Après l’annonce des contrats publics remportés par le Chef du gouvernement, Aziz Akhannouch, qui se chiffrent en milliards de dirhams, Nabil Benabdellah, secrétaire général du Parti du progrès et du socialisme, a déclaré que le gouvernement n’avait rien accompli pour améliorer la démocratie ou la politique. Au contraire, il estime que le pays recule, punissant ceux qui osent critiquer le gouvernement. Il a dénoncé l’augmentation des procès contre ceux qui expriment des avis différents. M. Benabdellah a ajouté que les profits réalisés par Akhannouch dans les marchés publics étaient un scandale que les Marocains ne pouvaient ignorer. Selon lui, c’était seulement la partie visible d’un problème plus vaste, avec des conflits d’intérêts dans plusieurs domaines. Le gouvernement, selon lui, se contente de la propagande pour justifier ses échecs, en répétant des slogans vides sur des «réalisations » économiques et sociales, tout en évitant les débats politiques sérieux. Il estime que le Maroc d’aujourd’hui rappelle les anciennes époques où les voix libres étaient réduites au silence. Un exemple de cette répression est la poursuite judiciaire de citoyens qui ont protesté contre le retard dans la reconstruction des zones touchées par le séisme, un an et demi après la tragédie. Les sinistrés vivent encore sous des tentes en mauvais état, ce qui montre l’incompétence et l’indifférence du gouvernement. Benabdellah a affirmé que ce gouvernement, dirigé par un homme d’affaires qui contrôle des secteurs économiques importants, utilise l’argent public pour enrichir une élite, au détriment des citoyens. Les contrats publics sont attribués à un groupe proche du Premier ministre, ce qui constitue une compromission morale et politique. Face à cette situation, la Confédération démocratique du travail a appelé à une marche nationale le 23 février à Casablanca, pour protester contre la hausse des prix, la baisse du pouvoir d’achat et l’indifférence du gouvernement aux revendications des travailleurs. Le syndicat estime que le pays traverse une grave crise sociale, avec l’explosion des prix, le chômage croissant et la corruption. Selon eux, ce n’est pas seulement une mauvaise gestion, mais une négligence totale des droits du peuple qui souffre de la vie chère, de la pauvreté et de l’exclusion sociale. Alors que les citoyens luttent pour survivre, le gouvernement continue de privilégier une minorité au détriment de la majorité.

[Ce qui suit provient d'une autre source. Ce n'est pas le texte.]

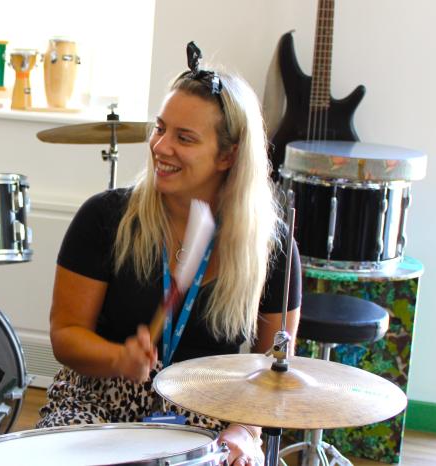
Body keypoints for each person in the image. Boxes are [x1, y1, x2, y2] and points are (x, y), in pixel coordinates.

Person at [37, 42, 301, 466]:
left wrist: (245, 430)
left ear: (228, 155)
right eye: (160, 128)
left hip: (206, 413)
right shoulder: (104, 218)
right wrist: (118, 358)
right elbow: (65, 335)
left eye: (184, 138)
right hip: (98, 402)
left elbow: (274, 370)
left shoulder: (272, 247)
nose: (160, 146)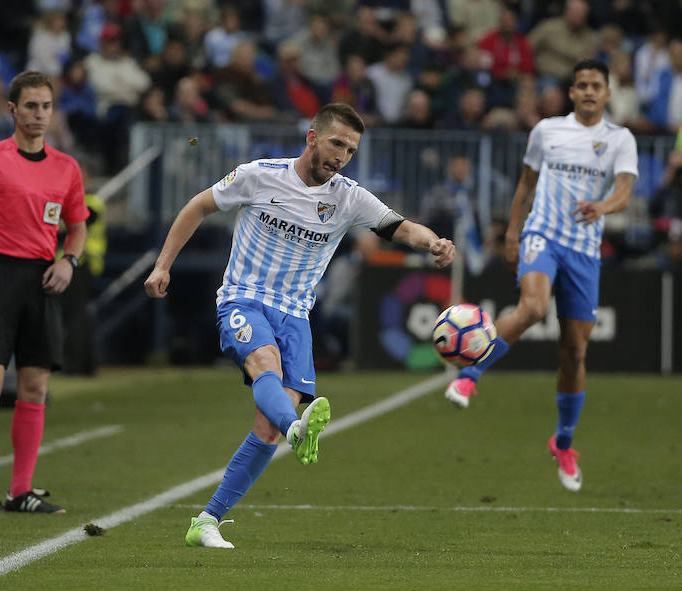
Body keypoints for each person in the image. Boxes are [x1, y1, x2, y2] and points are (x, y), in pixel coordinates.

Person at [144, 103, 455, 548]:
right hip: (244, 299)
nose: (342, 156)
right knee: (264, 365)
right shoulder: (258, 175)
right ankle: (297, 428)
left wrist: (434, 243)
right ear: (312, 138)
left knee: (267, 427)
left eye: (350, 150)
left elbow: (399, 227)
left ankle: (206, 521)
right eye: (336, 144)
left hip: (295, 316)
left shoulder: (348, 196)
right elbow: (197, 207)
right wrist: (162, 267)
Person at [443, 60, 638, 493]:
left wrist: (602, 207)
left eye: (596, 86)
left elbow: (624, 191)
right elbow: (526, 185)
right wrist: (512, 235)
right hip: (542, 235)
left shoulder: (620, 139)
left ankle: (563, 443)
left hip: (584, 251)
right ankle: (468, 377)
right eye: (582, 85)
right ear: (571, 92)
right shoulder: (547, 131)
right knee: (532, 306)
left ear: (607, 93)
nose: (589, 92)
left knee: (575, 352)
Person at [0, 71, 89, 514]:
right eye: (30, 106)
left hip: (41, 280)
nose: (39, 114)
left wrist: (69, 261)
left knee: (34, 385)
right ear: (12, 109)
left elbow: (78, 225)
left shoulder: (66, 167)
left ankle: (20, 491)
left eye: (46, 106)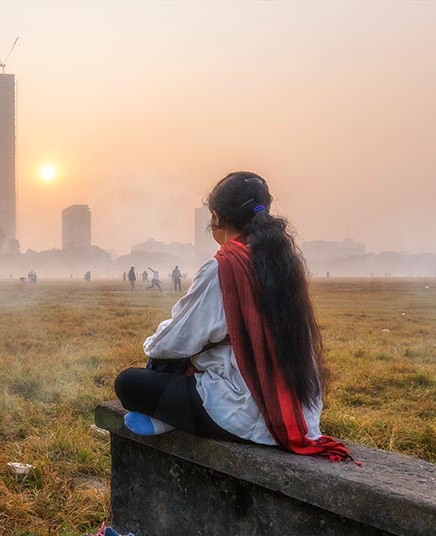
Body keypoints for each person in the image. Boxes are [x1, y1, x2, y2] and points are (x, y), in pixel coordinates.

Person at [113, 172, 353, 462]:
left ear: (216, 217)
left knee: (129, 383)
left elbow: (172, 344)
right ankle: (169, 418)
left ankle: (166, 419)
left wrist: (154, 339)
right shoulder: (283, 263)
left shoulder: (224, 266)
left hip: (245, 411)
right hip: (299, 411)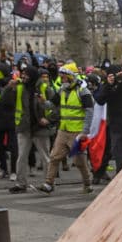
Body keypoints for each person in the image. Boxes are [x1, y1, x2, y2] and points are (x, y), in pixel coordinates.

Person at [38, 65, 95, 194]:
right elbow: (52, 105)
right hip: (63, 130)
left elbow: (90, 112)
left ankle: (87, 183)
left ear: (70, 75)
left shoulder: (83, 91)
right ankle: (49, 183)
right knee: (54, 156)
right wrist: (43, 102)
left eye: (63, 75)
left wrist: (85, 132)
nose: (61, 78)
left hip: (77, 132)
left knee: (79, 161)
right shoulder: (62, 90)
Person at [5, 66, 53, 193]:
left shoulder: (44, 87)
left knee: (45, 157)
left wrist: (49, 120)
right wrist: (9, 87)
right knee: (21, 156)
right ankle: (21, 184)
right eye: (23, 74)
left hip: (40, 127)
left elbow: (55, 106)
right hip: (24, 127)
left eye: (26, 74)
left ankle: (49, 182)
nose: (23, 76)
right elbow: (4, 100)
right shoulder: (19, 87)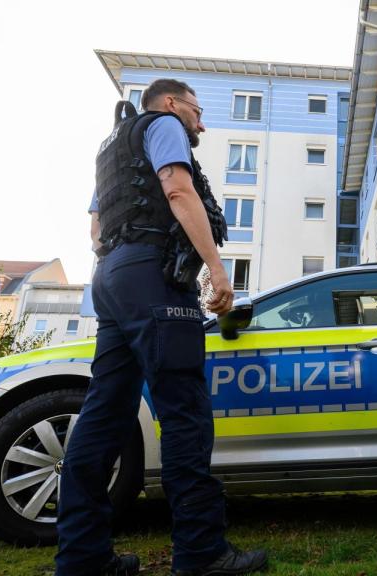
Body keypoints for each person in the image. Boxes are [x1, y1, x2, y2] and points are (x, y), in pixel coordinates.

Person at [57, 78, 267, 576]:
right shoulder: (164, 125)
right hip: (152, 275)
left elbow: (94, 231)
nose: (201, 121)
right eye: (197, 109)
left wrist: (124, 265)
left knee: (104, 414)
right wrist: (218, 269)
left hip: (111, 275)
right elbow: (177, 186)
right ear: (172, 102)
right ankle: (201, 554)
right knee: (184, 410)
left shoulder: (113, 149)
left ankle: (82, 558)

La Confédération conclut que ce gouvernement, qui avait promis prospérité et justice sociale, est devenu le symbole de l’échec. Le 23 février, la rue marocaine sera un moyen de protester contre l’autoritarisme, la corruption et pour demander la démission d’un gouvernement qui préfère l’argent et le pouvoir à la dignité et aux droits des citoyens.